→ WHAT YOU SHOULD DO
Reproduce the data below without any change, beginning with the first line and continuing through the line containing "order: Liliales", that line included.

Stored entries:
---+---

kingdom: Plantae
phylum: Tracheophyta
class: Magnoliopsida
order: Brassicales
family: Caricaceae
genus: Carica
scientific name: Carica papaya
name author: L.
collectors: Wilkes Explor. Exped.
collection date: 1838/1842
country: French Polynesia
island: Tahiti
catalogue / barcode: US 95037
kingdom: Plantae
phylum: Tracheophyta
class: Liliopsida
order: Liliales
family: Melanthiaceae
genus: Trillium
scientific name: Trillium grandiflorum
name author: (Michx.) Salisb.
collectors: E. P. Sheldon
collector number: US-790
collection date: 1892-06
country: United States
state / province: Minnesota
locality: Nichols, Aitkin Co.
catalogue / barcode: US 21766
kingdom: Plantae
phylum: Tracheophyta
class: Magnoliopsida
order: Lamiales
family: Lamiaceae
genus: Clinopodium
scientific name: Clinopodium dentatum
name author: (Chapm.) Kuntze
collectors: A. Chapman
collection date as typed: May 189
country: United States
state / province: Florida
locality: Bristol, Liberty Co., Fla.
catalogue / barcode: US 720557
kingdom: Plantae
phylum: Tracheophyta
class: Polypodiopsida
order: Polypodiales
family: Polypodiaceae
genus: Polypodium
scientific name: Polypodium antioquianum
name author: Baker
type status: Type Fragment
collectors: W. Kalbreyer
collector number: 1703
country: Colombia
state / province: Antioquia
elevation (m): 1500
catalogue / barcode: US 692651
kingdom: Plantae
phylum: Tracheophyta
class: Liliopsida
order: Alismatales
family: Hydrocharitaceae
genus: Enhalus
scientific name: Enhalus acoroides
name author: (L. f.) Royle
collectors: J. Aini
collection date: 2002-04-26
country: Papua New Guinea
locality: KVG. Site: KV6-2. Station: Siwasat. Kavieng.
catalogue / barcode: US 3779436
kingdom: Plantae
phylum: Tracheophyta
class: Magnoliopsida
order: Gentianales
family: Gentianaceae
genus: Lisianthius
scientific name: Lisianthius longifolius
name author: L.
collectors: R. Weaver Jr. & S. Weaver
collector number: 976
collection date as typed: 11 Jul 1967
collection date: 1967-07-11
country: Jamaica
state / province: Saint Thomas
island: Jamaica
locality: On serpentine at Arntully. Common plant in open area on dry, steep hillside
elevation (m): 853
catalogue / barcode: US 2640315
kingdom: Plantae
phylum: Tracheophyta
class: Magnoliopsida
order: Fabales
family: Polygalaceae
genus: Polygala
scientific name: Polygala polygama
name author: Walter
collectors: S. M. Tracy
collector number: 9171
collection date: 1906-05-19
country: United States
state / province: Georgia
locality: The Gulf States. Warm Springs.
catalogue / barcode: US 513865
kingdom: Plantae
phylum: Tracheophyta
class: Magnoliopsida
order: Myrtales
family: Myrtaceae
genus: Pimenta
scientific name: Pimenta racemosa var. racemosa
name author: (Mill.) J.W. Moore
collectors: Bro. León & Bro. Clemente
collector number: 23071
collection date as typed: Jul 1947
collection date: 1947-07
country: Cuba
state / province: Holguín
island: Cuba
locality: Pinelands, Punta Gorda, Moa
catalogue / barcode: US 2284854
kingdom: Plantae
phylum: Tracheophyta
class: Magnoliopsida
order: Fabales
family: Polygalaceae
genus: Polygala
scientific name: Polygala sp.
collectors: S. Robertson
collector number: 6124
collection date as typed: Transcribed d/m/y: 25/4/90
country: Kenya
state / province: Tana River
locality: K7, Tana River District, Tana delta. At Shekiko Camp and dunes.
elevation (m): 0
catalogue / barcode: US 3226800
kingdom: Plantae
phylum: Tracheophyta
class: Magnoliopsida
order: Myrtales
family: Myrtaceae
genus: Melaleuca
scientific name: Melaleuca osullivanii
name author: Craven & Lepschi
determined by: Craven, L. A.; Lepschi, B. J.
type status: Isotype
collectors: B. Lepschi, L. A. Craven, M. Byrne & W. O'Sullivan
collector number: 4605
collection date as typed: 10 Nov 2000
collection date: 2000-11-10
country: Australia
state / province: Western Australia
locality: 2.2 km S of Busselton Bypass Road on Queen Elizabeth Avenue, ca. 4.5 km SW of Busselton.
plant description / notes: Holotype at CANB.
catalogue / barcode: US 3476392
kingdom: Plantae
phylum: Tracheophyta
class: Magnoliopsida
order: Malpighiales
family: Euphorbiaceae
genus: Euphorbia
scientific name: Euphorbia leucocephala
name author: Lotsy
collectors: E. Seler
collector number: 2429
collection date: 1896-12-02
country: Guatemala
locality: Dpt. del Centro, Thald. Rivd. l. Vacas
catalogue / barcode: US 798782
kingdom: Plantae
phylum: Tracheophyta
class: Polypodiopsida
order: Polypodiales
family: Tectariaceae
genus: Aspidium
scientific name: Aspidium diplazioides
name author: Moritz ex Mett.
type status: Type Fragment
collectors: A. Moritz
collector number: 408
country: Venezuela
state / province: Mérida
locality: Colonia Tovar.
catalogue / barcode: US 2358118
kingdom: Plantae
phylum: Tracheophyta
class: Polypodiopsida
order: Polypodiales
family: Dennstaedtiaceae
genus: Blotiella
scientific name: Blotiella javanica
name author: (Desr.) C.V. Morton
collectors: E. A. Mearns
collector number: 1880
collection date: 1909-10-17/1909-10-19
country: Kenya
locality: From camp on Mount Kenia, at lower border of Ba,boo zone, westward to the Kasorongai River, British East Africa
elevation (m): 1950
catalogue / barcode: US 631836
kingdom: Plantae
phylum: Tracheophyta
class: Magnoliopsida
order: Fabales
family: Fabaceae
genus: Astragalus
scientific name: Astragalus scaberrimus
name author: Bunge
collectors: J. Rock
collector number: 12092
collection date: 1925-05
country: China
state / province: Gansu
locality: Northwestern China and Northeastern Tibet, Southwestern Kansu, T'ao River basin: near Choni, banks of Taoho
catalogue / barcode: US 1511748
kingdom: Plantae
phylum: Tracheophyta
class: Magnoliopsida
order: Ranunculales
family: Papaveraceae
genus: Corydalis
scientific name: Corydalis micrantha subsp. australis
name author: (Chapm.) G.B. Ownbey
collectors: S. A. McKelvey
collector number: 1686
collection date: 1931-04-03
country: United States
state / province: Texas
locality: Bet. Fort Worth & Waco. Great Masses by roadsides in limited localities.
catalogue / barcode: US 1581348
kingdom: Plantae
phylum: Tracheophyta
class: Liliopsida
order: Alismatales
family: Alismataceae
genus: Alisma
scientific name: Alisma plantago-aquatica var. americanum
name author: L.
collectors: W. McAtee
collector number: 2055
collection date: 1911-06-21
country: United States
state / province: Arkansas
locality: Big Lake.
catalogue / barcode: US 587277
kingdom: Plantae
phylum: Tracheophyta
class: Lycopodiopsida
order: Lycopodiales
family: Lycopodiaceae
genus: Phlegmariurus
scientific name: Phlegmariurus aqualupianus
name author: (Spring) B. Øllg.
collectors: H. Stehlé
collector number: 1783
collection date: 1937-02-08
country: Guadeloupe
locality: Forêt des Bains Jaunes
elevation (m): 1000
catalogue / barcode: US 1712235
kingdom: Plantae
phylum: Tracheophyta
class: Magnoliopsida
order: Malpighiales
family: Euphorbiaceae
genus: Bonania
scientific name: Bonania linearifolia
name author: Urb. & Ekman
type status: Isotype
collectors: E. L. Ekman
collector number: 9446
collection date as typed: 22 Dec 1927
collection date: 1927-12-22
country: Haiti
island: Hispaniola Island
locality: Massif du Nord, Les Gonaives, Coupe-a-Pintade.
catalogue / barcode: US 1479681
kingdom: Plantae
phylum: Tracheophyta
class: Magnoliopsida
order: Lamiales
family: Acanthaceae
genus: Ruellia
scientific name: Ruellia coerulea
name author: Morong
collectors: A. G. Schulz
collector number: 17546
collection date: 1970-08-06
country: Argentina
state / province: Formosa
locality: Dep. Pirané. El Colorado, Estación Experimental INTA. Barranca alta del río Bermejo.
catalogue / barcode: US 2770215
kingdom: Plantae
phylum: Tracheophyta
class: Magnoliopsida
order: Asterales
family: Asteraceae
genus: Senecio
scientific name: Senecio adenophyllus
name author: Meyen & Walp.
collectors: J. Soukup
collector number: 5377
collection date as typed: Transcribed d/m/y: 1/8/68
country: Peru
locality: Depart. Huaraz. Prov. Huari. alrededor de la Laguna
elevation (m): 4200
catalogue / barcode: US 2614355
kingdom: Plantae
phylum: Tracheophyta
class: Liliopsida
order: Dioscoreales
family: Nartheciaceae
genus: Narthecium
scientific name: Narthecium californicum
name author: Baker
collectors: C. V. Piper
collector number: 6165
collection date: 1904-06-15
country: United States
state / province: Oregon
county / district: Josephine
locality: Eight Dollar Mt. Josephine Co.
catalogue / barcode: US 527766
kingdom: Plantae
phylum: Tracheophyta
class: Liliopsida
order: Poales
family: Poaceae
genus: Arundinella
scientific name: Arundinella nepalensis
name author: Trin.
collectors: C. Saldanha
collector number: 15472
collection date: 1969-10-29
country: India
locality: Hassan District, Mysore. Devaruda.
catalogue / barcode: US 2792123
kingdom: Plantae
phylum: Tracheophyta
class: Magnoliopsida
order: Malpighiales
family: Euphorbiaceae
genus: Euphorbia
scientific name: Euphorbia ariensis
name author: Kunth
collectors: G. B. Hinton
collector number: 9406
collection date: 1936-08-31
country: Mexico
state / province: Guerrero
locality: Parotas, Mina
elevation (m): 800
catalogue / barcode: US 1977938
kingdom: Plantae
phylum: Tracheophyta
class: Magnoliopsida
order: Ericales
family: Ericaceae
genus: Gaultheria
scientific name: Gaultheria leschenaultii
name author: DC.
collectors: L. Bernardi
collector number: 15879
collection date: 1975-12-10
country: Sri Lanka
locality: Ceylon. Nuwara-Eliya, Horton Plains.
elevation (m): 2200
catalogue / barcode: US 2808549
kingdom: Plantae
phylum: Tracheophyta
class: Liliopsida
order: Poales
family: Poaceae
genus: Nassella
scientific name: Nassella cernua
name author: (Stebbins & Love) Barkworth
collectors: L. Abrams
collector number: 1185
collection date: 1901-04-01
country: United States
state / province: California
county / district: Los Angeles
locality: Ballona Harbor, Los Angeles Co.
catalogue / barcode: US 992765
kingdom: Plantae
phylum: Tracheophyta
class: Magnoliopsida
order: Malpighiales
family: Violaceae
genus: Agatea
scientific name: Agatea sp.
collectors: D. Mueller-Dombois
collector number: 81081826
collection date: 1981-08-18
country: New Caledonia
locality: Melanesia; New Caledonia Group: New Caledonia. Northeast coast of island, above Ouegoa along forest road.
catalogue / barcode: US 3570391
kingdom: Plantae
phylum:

---+---

→ REPLY TO THE TASK
kingdom: Plantae
phylum: Tracheophyta
class: Magnoliopsida
order: Brassicales
family: Caricaceae
genus: Carica
scientific name: Carica papaya
name author: L.
collectors: Wilkes Explor. Exped.
collection date: 1838/1842
country: French Polynesia
island: Tahiti
catalogue / barcode: US 95037
kingdom: Plantae
phylum: Tracheophyta
class: Liliopsida
order: Liliales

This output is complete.